Start of Provided text

The French Creek Council owns and operates a 525 acre facility known as Custaloga Town Scout Reservation, located along French Creek in Mercer and Venango counties.

=== Native American history ===

Chief Custaloga of the Wolf Clan of Lenape arrived at the present site of Custaloga Town Scout Reservation in the mid 18th century and built a sizeable village here, which became his principal seat. Custaloga's name first appeared in western Pennsylvania's history in "George Washington's Journal of 1753". When Washington arrived at Fort Machault in the village of Venango (present Franklin, PA), Custaloga was in charge of the wampum of his nation.

Since Custaloga had aided Chief Pontiac in his rebellion, the Iroquois Confederacy sent the Seneca sachem Garistagee to live at Custaloga's Town, to maintain a watchful eye on Custaloga. The Seneca warrior Guyasuta is believed to have died at, and was buried at Custaloga's Town.

End of Provided text

Questions:
A. According to the text on Custaloga Town Scout Reservation, who did the Iroquois Confederacy send to live at Custaloga's Town to keep watch on Custaloga?
B. Extend the Custaloga Town Scout Reservation text, picking up after its last sentence.

Start of Dataset records

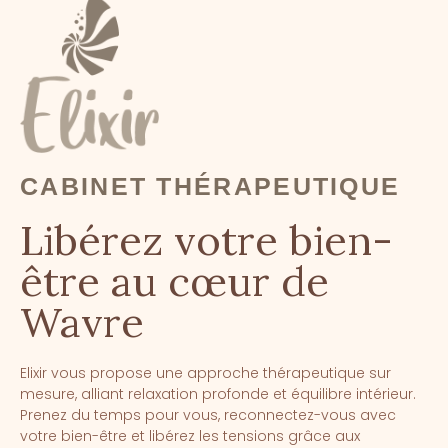
CABINET THÉRAPEUTIQUE
Libérez votre bien-
être au cœur de
Wavre
Elixir vous propose une approche thérapeutique sur
mesure, alliant relaxation profonde et équilibre intérieur.
Prenez du temps pour vous, reconnectez-vous avec
votre bien-être et libérez les tensions grâce aux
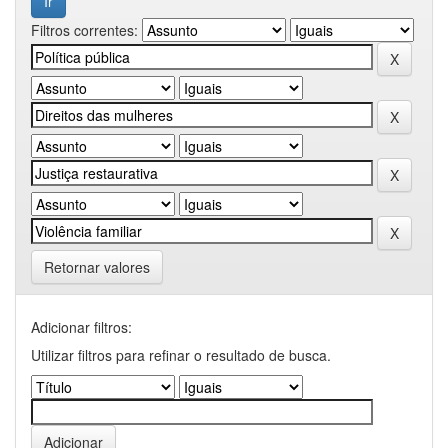
Filtros correntes:
Retornar valores
Adicionar filtros:
Utilizar filtros para refinar o resultado de busca.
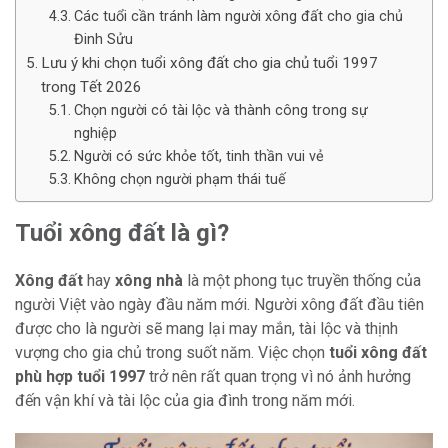
Các tuổi cần tránh làm người xông đất cho gia chủ
Đinh Sửu
Lưu ý khi chọn tuổi xông đất cho gia chủ tuổi 1997
trong Tết 2026
Chọn người có tài lộc và thành công trong sự
nghiệp
Người có sức khỏe tốt, tinh thần vui vẻ
Không chọn người phạm thái tuế
Tuổi xông đất là gì?
Xông đất
hay
xông nhà
là một phong tục truyền thống của
người Việt vào ngày đầu năm mới. Người xông đất đầu tiên
được cho là người sẽ mang lại may mắn, tài lộc và thịnh
vượng cho gia chủ trong suốt năm. Việc chọn
tuổi xông đất
phù hợp tuổi 1997
trở nên rất quan trọng vì nó ảnh hưởng
đến vận khí và tài lộc của gia đình trong năm mới.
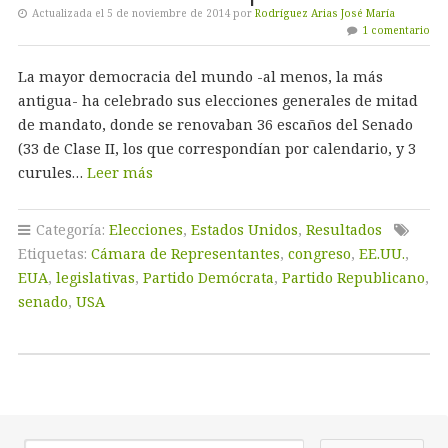
Actualizada el 5 de noviembre de 2014 por
Rodríguez Arias José María
1 comentario
La mayor democracia del mundo -al menos, la más
antigua- ha celebrado sus elecciones generales de mitad
de mandato, donde se renovaban 36 escaños del Senado
(33 de Clase II, los que correspondían por calendario, y 3
curules…
Leer más
Categoría:
Elecciones
,
Estados Unidos
,
Resultados
Etiquetas:
Cámara de Representantes
,
congreso
,
EE.UU.
,
EUA
,
legislativas
,
Partido Demócrata
,
Partido Republicano
,
senado
,
USA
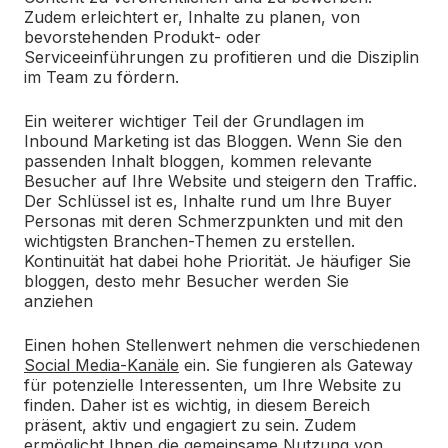
Zudem erleichtert er, Inhalte zu planen, von
bevorstehenden Produkt- oder
Serviceeinführungen zu profitieren und die Disziplin
im Team zu fördern.
Ein weiterer wichtiger Teil der Grundlagen im
Inbound Marketing ist das
Bloggen
.
Wenn Sie den
passenden Inhalt bloggen, kommen relevante
Besucher auf Ihre Website und steigern den Traffic.
Der Schlüssel ist es, Inhalte rund um Ihre Buyer
Personas mit deren Schmerzpunkten und mit den
wichtigsten Branchen-Themen zu erstellen.
Kontinuität hat dabei hohe Priorität. Je häufiger Sie
bloggen, desto mehr Besucher werden Sie
anziehen
Einen hohen Stellenwert nehmen die verschiedenen
Social Media-Kanäle
ein. Sie fungieren als Gateway
für potenzielle Interessenten, um Ihre Website zu
finden. Daher ist es wichtig, in diesem Bereich
präsent, aktiv und engagiert zu sein. Zudem
ermöglicht Ihnen die gemeinsame Nutzung von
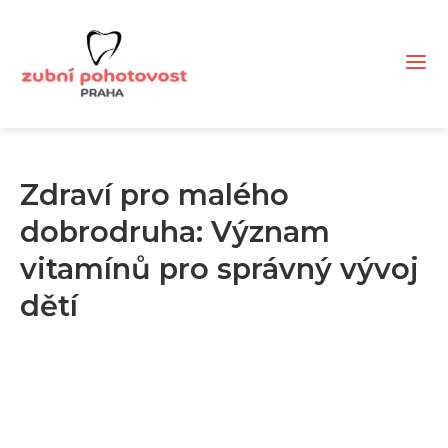
Zdraví pro malého
dobrodruha: Význam
vitamínů pro správný vývoj
dětí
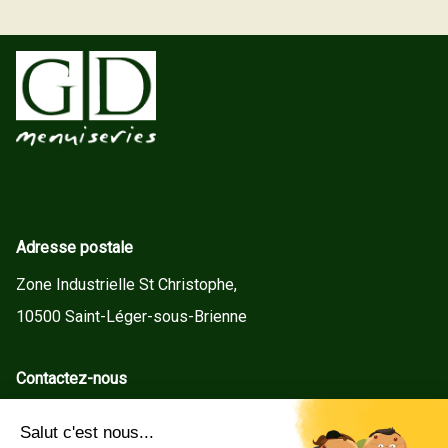
Adresse postale
Zone Industrielle St Christophe,
10500 Saint-Léger-sous-Brienne
Contactez-nous
contact@gd-menuiseries.fr
Tel : +33(0)3 25 92 78 60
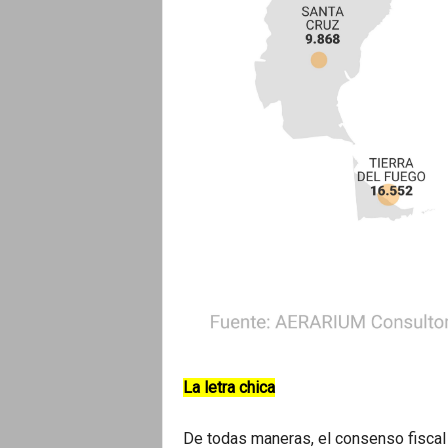
La letra chica
De todas maneras, el consenso fiscal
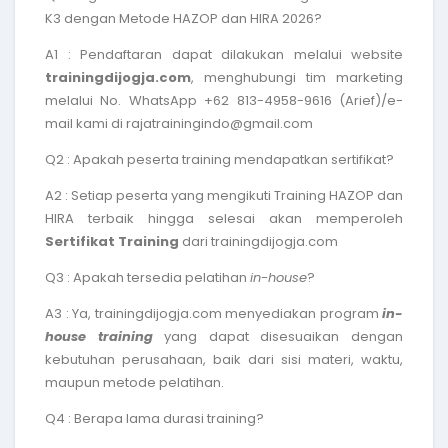
K3 dengan Metode HAZOP dan HIRA 2026
?
A1 : Pendaftaran dapat dilakukan melalui website
trainingdijogja.com
, menghubungi tim marketing
melalui No. WhatsApp +62 813-4958-9616 (Arief)/e-
mail kami di rajatrainingindo@gmail.com
Q2 : Apakah peserta training mendapatkan sertifikat?
A2 : Setiap peserta yang mengikuti
Training HAZOP dan
HIRA terbaik
hingga selesai akan memperoleh
Sertifikat Training
dari trainingdijogja.com
Q3 : Apakah tersedia pelatihan
in-house
?
A3 : Ya, trainingdijogja.com menyediakan program
in-
house training
yang dapat disesuaikan dengan
kebutuhan perusahaan, baik dari sisi materi, waktu,
maupun metode pelatihan.
Q4 : Berapa lama durasi training?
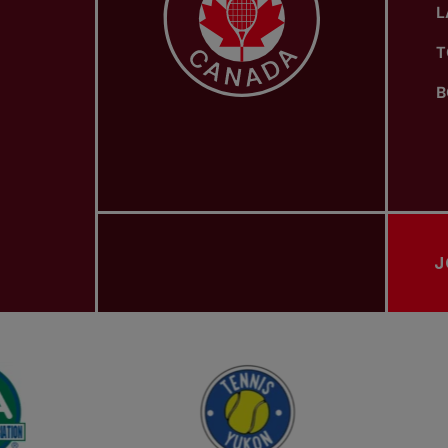
L
T
B
J
ASSOCIATIONS PROVINCIALES DE TENNIS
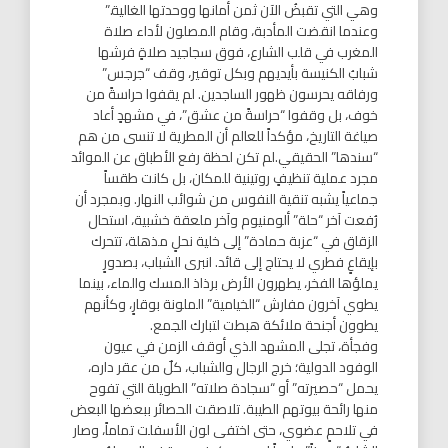
وهي التي تقبضُ الآن ثمن أمانها ووحدتها الغالية.”
وعندما انقضت المأدبة، وقام المصلون لأداء صلاة
المغرب في قلب الشارع، فوق سجاجيد صلاةٍ فرشها
شبابُ الكنيسة بأيديهم وبكل توقير، وقف “جرجس”
ورفاقه يحرسون ظهور الساجدين. لم يقفوا حراسةً من
خوف، بل وقفوا “حراسةً من عشق”، في مشهدٍ أعاد
صياغة التاريخ، مؤكداً للعالم أن المطرية لا تنسى من هم
“سندها” الحقيقي.لم تكن لحظة رفع الأطباق عن الموائد
مجرد عملية تنظيفٍ روتينية للمكان، بل كانت طقساً
جماعياً يشبه تنقية النفوس من شوائب النهار. وبمجرد أن
رُفعت آخر “حلة” ألومنيوم وآخر ملعقة خشبية، استحال
الزقاق في “عزبة حمادة” إلى خلية نحلٍ مذهلة، تتحرك
بإيقاعٍ فطري لا يحتاج إلى قائد. انبرى الشباب، بصدورٍ
يملؤها الفخر، يطهرون الأرض برذاذ المسك والماء، بينما
يطوي آخرون مفارش “الخيامية” الملونة بوقارٍ، وكأنهم
يطوون أجنحة ملائكة هبطت لتبارك الجمع.
وفجأة، تجلى المشهد الذي أوقف الزمن في عيون
الوفود الدولية؛ خرج الرجال والشباب، كلٌ من عقر داره،
يحمل “حصيرته” أو “سجادة صلاته” الطويلة التي تفوح
منها رائحة بيوتهم الطيبة. تلاصقت الحصائر ببعضها البعض
في تلاحمٍ عضوي، حتى اختفى لون الأسفلت تماماً، وصار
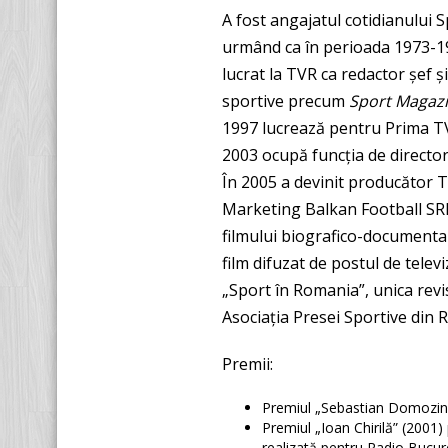
A fost angajatul cotidianului 
urmând ca în perioada 1973-198
lucrat la TVR ca redactor șef 
sportive precum
Sport Magaz
1997 lucrează pentru Prima TV
2003 ocupă funcția de director a
În 2005 a devinit producător 
Marketing Balkan Football SRL
filmului biografico-documentar
film difuzat de postul de telev
„Sport în Romania”, unica revis
Asociația Presei Sportive din 
Premii:
Premiul „Sebastian Domozină”
Premiul „Ioan Chirilă” (2001)
realizată pentru Radio Bucure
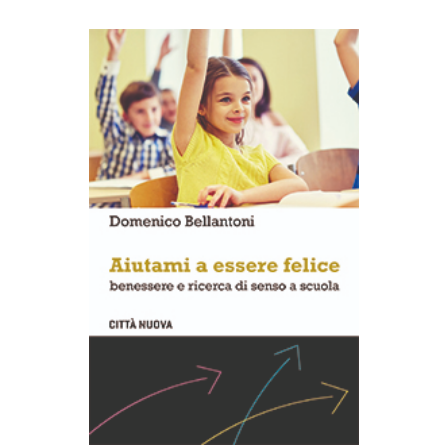
AGGIUNGI AL CARRELLO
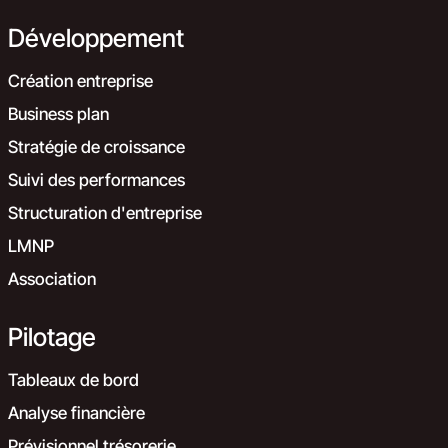
Développement
Création entreprise
Business plan
Stratégie de croissance
Suivi des performances
Structuration d'entreprise
LMNP
Association
Pilotage
Tableaux de bord
Analyse financière
Prévisionnel trésorerie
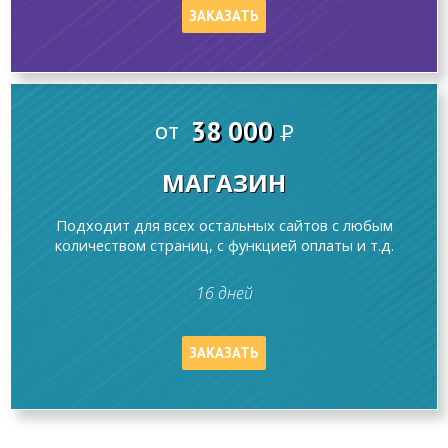
ЗАКАЗАТЬ
38 000
от
P
МАГАЗИН
Подходит для всех остальных сайтов с любым
количеством страниц, с функцией оплаты и т.д.
16 дней
ЗАКАЗАТЬ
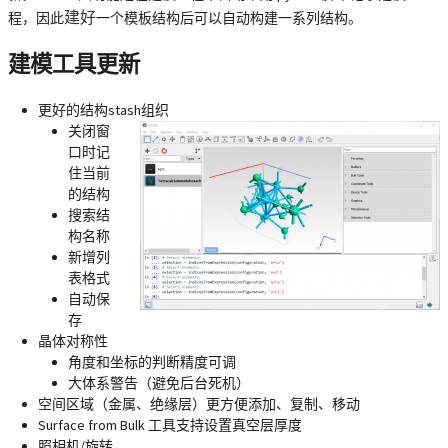
建好
程，因此
一个模板结构后可以自动构建一系列结构。
建模工具更新
更好的结构stash组织
关闭窗
口时记
住当前
的结构
搜索结
构名称
新增列
表格式
自动保
存
晶体对称性
角度和坐标的判断精度可调
大体系警告（避免后台死机）
空间区域（金属、绝缘层）更方便添加、复制、移动
Surface from Bulk 工具支持设置真空层厚度
照相机/旋转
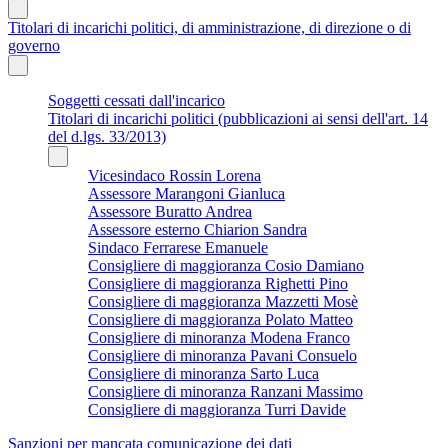
Titolari di incarichi politici, di amministrazione, di direzione o di
governo
Soggetti cessati dall'incarico
Titolari di incarichi politici (pubblicazioni ai sensi dell'art. 14
del d.lgs. 33/2013)
Vicesindaco Rossin Lorena
Assessore Marangoni Gianluca
Assessore Buratto Andrea
Assessore esterno Chiarion Sandra
Sindaco Ferrarese Emanuele
Consigliere di maggioranza Cosio Damiano
Consigliere di maggioranza Righetti Pino
Consigliere di maggioranza Mazzetti Mosè
Consigliere di maggioranza Polato Matteo
Consigliere di minoranza Modena Franco
Consigliere di minoranza Pavani Consuelo
Consigliere di minoranza Sarto Luca
Consigliere di minoranza Ranzani Massimo
Consigliere di maggioranza Turri Davide
Sanzioni per mancata comunicazione dei dati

End of Dataset records

Answer set:
A. The Seneca sachem Garistagee.

B.
Late in life, Custaloga may have moved to Custalogas Town, Ohio, then perhaps returned to Kuskusky. In February 1778, Custaloga's sister (the mother of Captain Pipe) was killed at Kuskusky during the Squaw Campaign of General Edward Hand. On November 29 1778, Colonel James Smith led 400 troops on the French Creek Expedition from Fort Pitt to Custaloga's Town, but found it evacuated. After this date very little is recorded about Custaloga. Captain Pipe was Custaloga's successor as leader of the Wolf Clan of the Lenape.

=== European settlers ===

The first log cabin on site was built in 1794 and the Heydrick Homestead was started by Dr. Charles Heydrick in 1820. This over 200-year-old building is still in use by the French Creek Council. The Heydrick farm continued to be operated through 1946.

=== Camp history ===

In 1963, the Mercer County Council purchased the land for the development of a camp to replace Camp Kiondashawa. Jim Dunlop was president for four years during the fund drive and construction of the reservation. Carlton Hutchison was chairman of the camp fund drive. John Gross, the person who found this site, was the architect of buildings and camp layout. Vern Smith was camp development chairman for Mercer County Council.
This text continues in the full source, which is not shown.